Rating:
"The Snow" opens the album, a post-rock primer layering deep brown pulsations over mechanical sputter and buzz, swelling strings over percussive stabs of acoustic guitar. A muffled clatter moves across the channels like something tumbling down stairs, a sound that resolves into the crisp tattoo of a marble bouncing and rolling across a wooden floor as the spacious mix presses in claustrophobically. It's as if you're moving deeper into forbidding architecture, toward the dark heart of the thing, the boiler room or basement. Thunder rolls in the distance; the narrative thrust is indistinct but pointedly sinister. The brief "2nd" shushes up and down on a ladder of echoing percussion punctuated by hollow reports, rudimentary guitar, and spectral vocal harmonies, evoking some infernal machine of flesh, steel, and bone. That's how it sounded to me, anyway. On songs like these, the interpretive possibilities are limited only by the listener's penchant for the diabolical, and it's not hyperbole to refer to these moments as literally hellish.

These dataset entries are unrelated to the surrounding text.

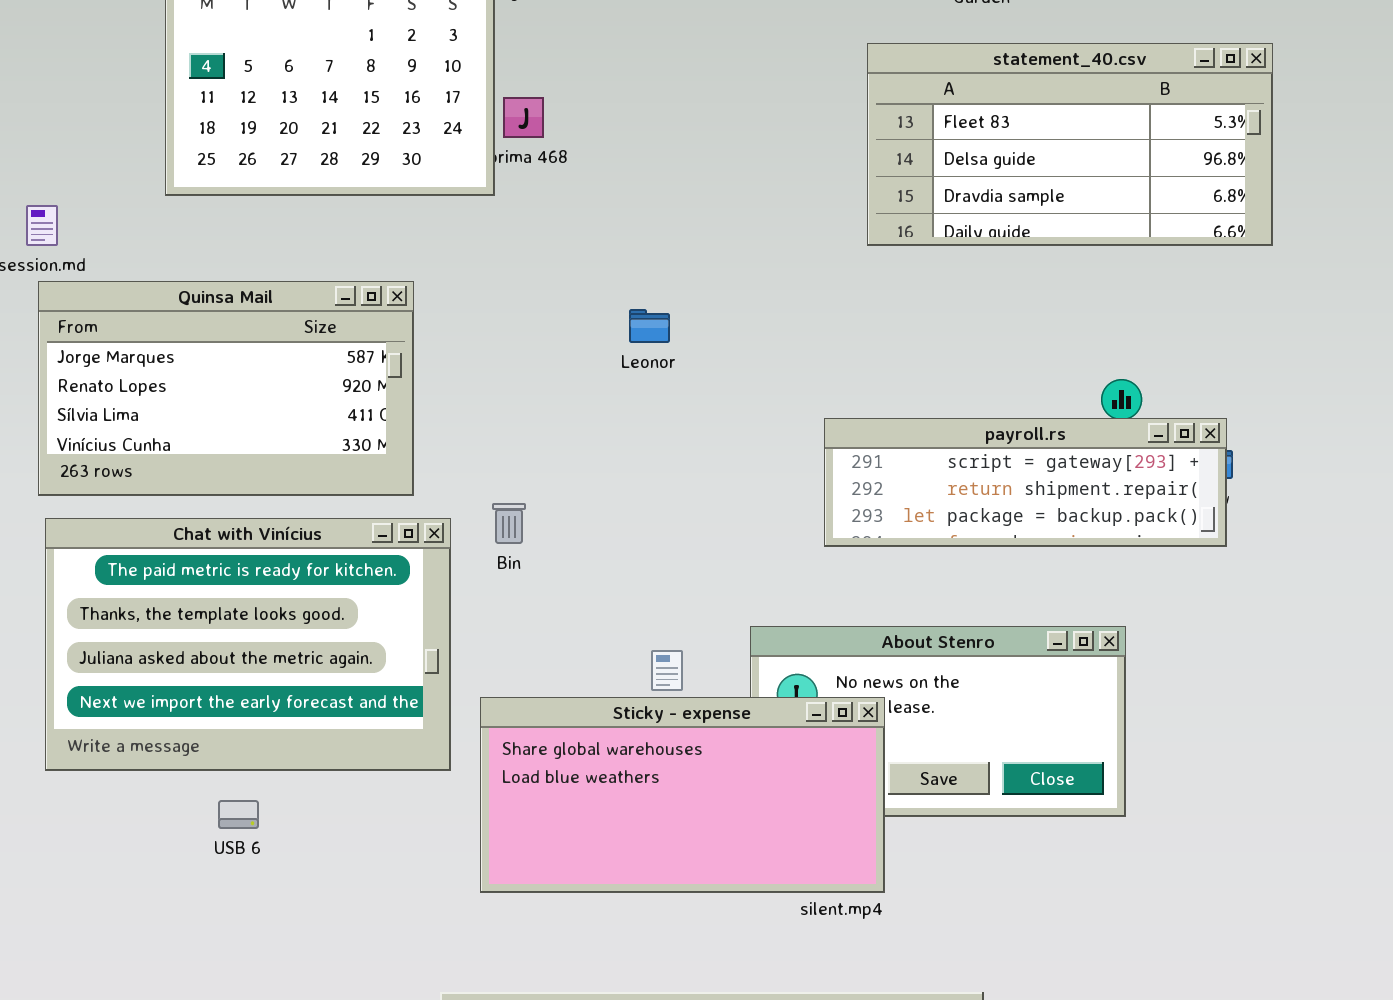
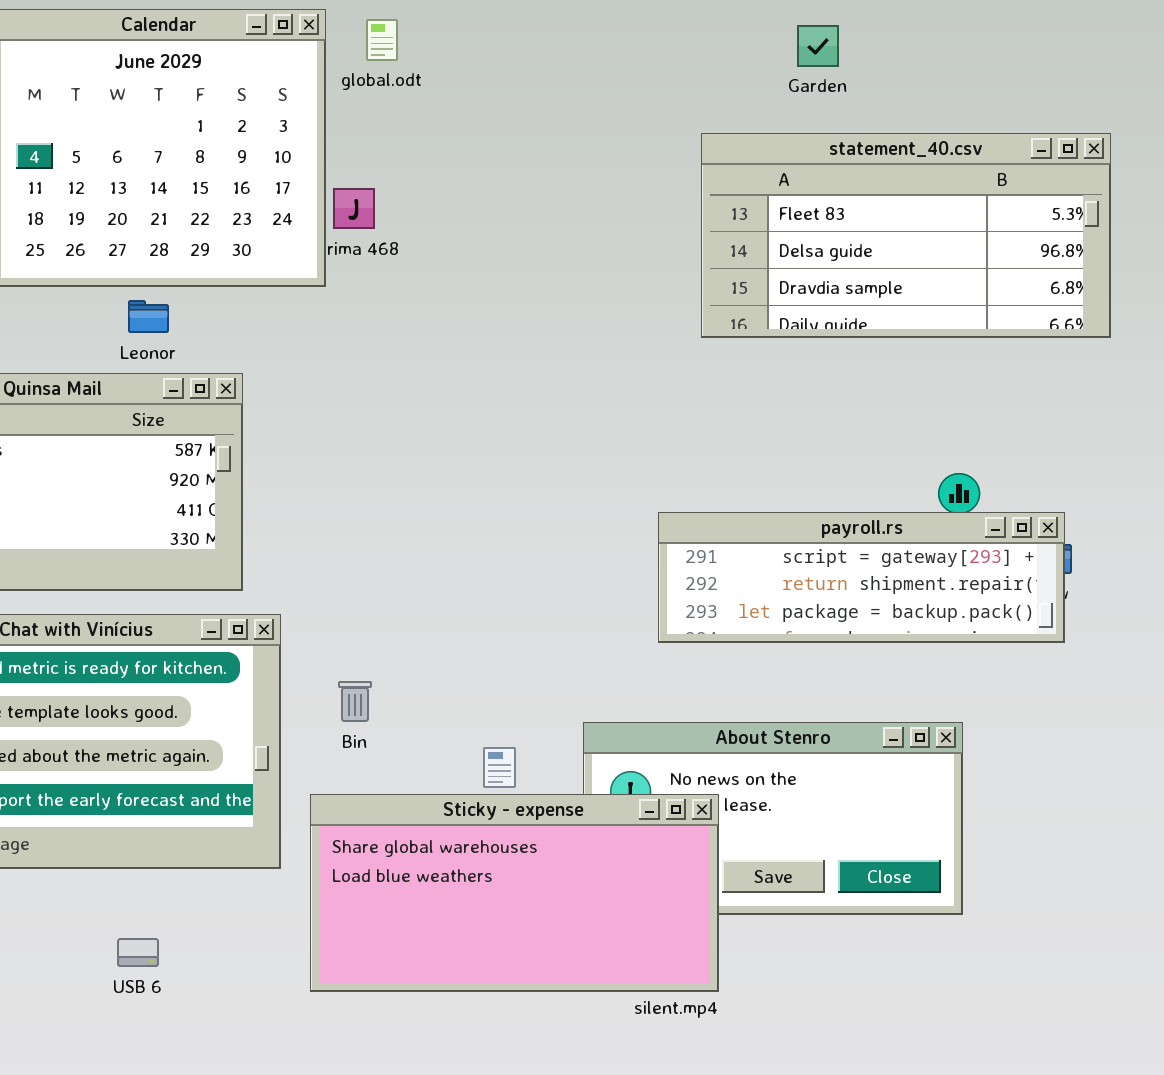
Leonor: [629,309,670,343] -> [128,300,169,333], moved
Bin: [492,503,526,544] -> [338,681,372,722], moved
USB 6: [218,800,259,829] -> [117,938,159,967], moved

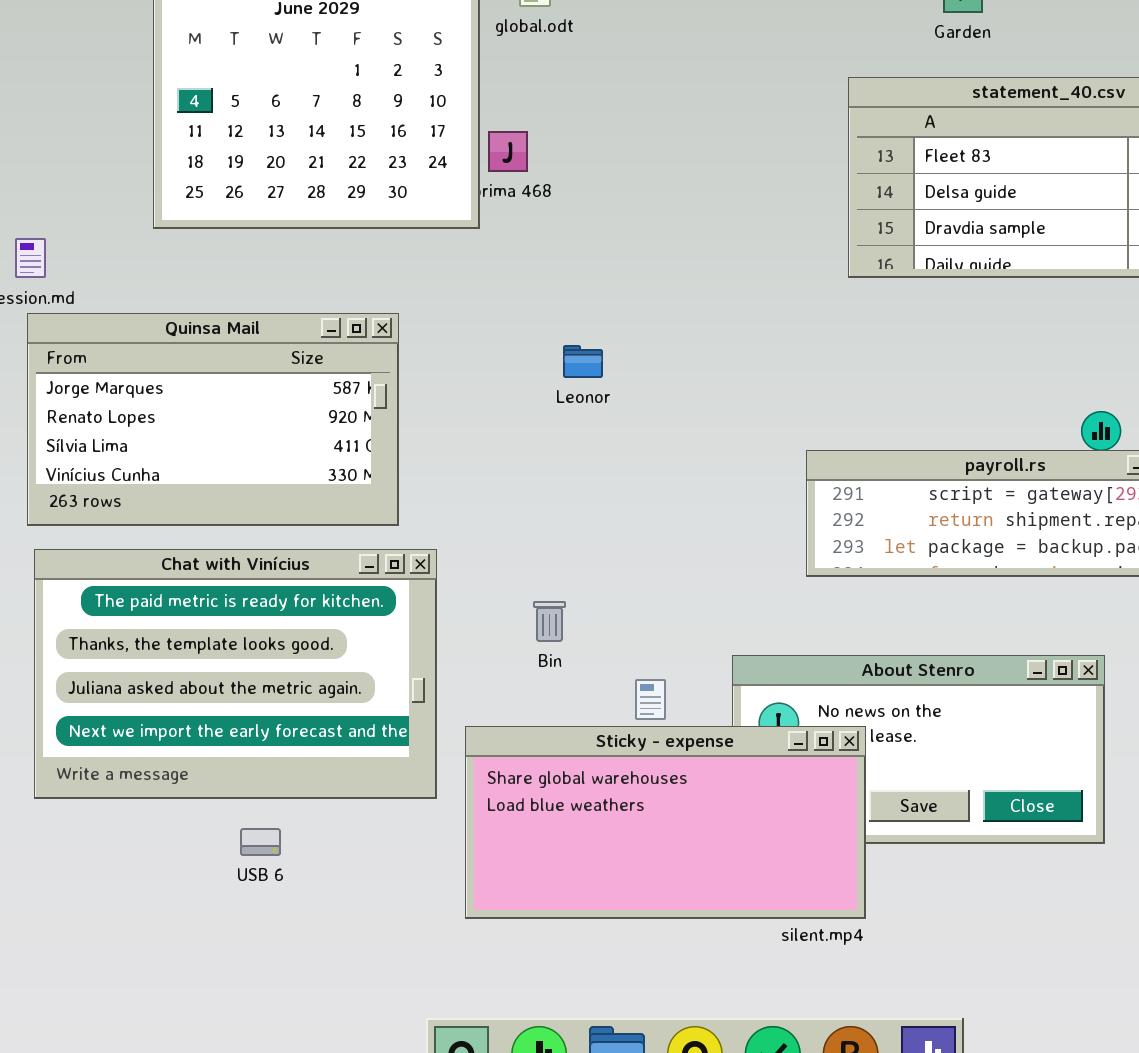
Leonor: [128,300,169,333] -> [563,345,603,378], moved
Bin: [338,681,372,722] -> [533,601,566,642], moved
USB 6: [117,938,159,967] -> [240,828,281,856], moved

Elsewhere on SeieS, Larsen leaves less to the imagination, sacrificing thematic depth for melodic breadth, and the resultant impression is heaven to the more nebulous tracks' hell. "Mother" flaps languidly like colossal wings, its high whistles and yawning, slowly sawing stings given shape by a gently tumbling bass line, wafting percussion, whispery vocal accents, and a slightly lagging guitar melody. "Rever" rises up on a pillar of wowing distortion, idyllic guitars and gleaming celestial tones tracing out a luminous melody across the tumult, with a hymn-like quality to its reverent ascent. All this weighty insinuation, this evoked latitude of experience-- damnation and redemption, hope and despair-- is familiar from a multitude of other post-rock albums, and listeners who've grown weary of the genre's contrivances will find nothing rejuvenating here. But those who still get a spiritual kick from soundtracking their sunset commutes with the appropriate bombast will find SeieS to be a valuable entry in the canon.